Zoom Installer Flaw can Give Attackers Root Access to Mac

A security researcher discovered a way for an attacker to use the macOS version of Zoom to obtain complete control of the operating system.

Details of the attack were revealed last week at the Def Con hacking conference in Las Vegas by Mac security specialist Patrick Wardle.

Zoom has already fixed some of the issues implicated, but the researcher also disclosed one unpatched vulnerability that continues to affect systems. The exploit targets the Zoom application’s installer, which requires special user permissions to run in order to install or remove the main Zoom application from a computer.

Despite the fact that the installer needs a user to input their password when first installing the application, Wardle discovered that an auto-update mechanism then ran in the background with superuser access.

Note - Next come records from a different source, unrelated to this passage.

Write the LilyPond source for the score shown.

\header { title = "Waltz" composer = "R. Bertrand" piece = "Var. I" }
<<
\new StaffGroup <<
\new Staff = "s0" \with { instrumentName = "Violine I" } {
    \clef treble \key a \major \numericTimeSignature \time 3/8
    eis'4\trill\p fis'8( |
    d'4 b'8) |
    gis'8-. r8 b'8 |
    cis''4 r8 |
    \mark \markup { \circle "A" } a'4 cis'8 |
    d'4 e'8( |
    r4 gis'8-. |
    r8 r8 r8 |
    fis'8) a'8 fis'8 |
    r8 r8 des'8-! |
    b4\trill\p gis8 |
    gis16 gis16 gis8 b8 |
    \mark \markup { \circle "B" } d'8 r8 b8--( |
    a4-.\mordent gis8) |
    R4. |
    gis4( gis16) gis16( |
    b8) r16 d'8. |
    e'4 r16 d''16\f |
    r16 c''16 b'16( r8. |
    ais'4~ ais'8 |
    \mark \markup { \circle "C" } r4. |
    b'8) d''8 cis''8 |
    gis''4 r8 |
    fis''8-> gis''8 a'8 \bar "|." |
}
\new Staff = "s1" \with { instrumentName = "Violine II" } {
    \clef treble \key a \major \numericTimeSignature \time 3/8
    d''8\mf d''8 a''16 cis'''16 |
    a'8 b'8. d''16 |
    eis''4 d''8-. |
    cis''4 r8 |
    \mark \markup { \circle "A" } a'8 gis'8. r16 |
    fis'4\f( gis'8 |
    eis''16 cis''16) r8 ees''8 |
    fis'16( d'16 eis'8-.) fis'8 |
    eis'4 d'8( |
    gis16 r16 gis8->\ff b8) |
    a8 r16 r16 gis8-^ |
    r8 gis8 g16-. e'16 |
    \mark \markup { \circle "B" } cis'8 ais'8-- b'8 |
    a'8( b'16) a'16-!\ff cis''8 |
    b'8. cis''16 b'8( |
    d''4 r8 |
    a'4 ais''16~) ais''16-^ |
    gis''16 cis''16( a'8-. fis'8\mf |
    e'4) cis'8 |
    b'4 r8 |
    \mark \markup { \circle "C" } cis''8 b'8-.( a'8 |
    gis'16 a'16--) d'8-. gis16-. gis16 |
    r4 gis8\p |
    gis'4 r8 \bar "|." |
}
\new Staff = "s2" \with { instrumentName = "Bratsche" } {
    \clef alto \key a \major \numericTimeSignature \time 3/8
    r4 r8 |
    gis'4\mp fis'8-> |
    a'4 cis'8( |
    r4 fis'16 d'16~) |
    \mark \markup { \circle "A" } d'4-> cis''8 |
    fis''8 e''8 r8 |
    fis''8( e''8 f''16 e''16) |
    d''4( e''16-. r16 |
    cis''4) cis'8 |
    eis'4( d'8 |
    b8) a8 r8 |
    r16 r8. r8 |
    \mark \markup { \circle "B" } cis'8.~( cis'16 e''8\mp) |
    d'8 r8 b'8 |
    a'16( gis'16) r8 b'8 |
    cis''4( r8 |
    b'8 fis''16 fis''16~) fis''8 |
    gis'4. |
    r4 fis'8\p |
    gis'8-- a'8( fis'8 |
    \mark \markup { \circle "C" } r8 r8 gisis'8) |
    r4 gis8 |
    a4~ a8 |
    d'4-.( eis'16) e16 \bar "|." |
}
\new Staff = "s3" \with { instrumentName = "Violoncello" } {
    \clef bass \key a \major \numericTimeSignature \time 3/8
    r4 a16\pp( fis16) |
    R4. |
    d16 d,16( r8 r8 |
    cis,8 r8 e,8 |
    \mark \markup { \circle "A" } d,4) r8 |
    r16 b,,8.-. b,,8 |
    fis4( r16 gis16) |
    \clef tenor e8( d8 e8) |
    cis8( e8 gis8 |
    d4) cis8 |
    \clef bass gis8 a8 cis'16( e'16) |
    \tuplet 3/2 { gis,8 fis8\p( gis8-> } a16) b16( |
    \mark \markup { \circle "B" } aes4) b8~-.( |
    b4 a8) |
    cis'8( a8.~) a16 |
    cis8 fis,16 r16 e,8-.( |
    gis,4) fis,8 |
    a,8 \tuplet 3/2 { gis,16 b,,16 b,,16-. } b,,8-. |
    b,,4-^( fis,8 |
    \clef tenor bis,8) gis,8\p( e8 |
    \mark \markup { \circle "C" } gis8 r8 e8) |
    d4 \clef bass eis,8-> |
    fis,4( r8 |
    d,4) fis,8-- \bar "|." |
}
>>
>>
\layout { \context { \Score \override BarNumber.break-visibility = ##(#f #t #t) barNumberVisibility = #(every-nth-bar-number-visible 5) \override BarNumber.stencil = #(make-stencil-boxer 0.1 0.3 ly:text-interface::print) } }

When Zoom issued an update, the updater function installed it after ensuring that it was cryptographically signed by Zoom.

However, due to a bug in how the checking method was implemented, giving the updater any file with the same name as Zoom’s signing certificate was enough to pass the test, allowing an attacker to substitute any malware program and have it run by the updater with elevated privilege, according to the report.

As a result, a privilege escalation attack occurs, in which an attacker assumes initial access to the target system and then applies an exploit to achieve a higher level of access.

In this case, the attacker starts with a restricted user account and then progresses to the most powerful user type, called as a ‘superuser’ or ‘root’, which allows them to add, remove, or modify any files on the machine.